Understanding the Process
While the specific steps in a foreclosure may vary from state to state, they typically include certain major actions. If you miss a mortgage payment, the lender will first contact you with a notice of delinquency or a notice of default (the name varies by state). This notice will outline what you need to do to bring the mortgage current. Most likely, you'll need to pay the entire amount owed plus a late payment penalty [source: Bryant].
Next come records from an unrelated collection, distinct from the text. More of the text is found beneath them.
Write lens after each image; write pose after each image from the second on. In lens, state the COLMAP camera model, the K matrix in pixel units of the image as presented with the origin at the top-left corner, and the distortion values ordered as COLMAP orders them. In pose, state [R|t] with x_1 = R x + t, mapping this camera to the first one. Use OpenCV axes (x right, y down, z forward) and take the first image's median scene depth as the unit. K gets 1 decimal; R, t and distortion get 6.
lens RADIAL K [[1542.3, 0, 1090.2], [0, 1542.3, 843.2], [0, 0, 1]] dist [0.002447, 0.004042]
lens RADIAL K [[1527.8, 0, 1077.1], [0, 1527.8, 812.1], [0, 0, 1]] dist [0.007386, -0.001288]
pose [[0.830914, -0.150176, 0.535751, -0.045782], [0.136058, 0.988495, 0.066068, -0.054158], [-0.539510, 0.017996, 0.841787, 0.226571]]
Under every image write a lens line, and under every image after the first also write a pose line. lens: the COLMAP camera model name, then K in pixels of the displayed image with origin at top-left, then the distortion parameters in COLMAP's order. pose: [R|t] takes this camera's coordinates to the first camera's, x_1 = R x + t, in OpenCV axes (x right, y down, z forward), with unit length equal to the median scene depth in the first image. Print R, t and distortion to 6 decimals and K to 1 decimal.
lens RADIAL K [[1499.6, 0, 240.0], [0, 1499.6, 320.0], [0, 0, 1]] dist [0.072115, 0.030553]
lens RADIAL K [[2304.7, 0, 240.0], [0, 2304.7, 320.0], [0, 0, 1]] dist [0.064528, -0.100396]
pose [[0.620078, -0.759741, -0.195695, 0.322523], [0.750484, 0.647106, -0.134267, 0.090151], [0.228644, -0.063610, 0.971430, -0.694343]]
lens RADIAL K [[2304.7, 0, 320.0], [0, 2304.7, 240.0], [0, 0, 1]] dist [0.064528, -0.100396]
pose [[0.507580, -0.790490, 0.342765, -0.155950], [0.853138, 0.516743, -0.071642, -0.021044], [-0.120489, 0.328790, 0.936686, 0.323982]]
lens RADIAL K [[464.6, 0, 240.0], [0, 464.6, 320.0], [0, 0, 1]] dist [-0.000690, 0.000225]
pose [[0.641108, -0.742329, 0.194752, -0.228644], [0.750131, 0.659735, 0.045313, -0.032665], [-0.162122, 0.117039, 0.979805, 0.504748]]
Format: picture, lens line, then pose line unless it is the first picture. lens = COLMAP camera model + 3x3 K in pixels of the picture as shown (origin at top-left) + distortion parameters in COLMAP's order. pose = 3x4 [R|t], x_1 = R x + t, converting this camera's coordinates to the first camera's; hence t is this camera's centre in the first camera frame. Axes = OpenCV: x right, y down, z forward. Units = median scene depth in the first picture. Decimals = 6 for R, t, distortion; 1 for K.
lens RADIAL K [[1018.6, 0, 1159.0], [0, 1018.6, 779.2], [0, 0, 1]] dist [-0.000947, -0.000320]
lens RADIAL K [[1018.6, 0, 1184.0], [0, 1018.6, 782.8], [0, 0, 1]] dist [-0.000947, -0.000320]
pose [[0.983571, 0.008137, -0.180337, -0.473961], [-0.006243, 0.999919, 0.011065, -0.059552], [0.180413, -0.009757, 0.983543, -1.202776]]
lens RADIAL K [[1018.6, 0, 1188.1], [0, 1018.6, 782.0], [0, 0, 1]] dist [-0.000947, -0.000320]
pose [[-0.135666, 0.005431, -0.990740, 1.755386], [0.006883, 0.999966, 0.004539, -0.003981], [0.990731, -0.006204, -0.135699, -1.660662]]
If you're unable or unwilling to make the necessary payments, the lender may initiate a foreclosure sale. This can involve a suit brought against you by the lender, or it may involve a power-of-sale process, in which the lender conducts a foreclosure sale with judicial oversight but no lawsuit. The difference depends on state laws. In both cases, however, there may be opportunities to make a final payment to halt the foreclosure. More realistically, since the amount owed may be very high, you may be able to negotiate a payment plan with the lender at the start of this step.
If you can't reach an agreement with the lender, they move forward with the foreclosure. Often, state laws require the lender to notify all parties attached to the property of the sale. This can be a time-consuming process, and as it adds steps to the foreclosure, it opens doors for fraud to take place.
Finally, once a house is sold through foreclosure, the lender may seek a judgment against you for any amount owed above and beyond what the sale generated. If the house you borrowed $100,000 to buy only fetches $80,000 at auction, you're still responsible for the remaining $20,000, and the bank can pursue you for that sum.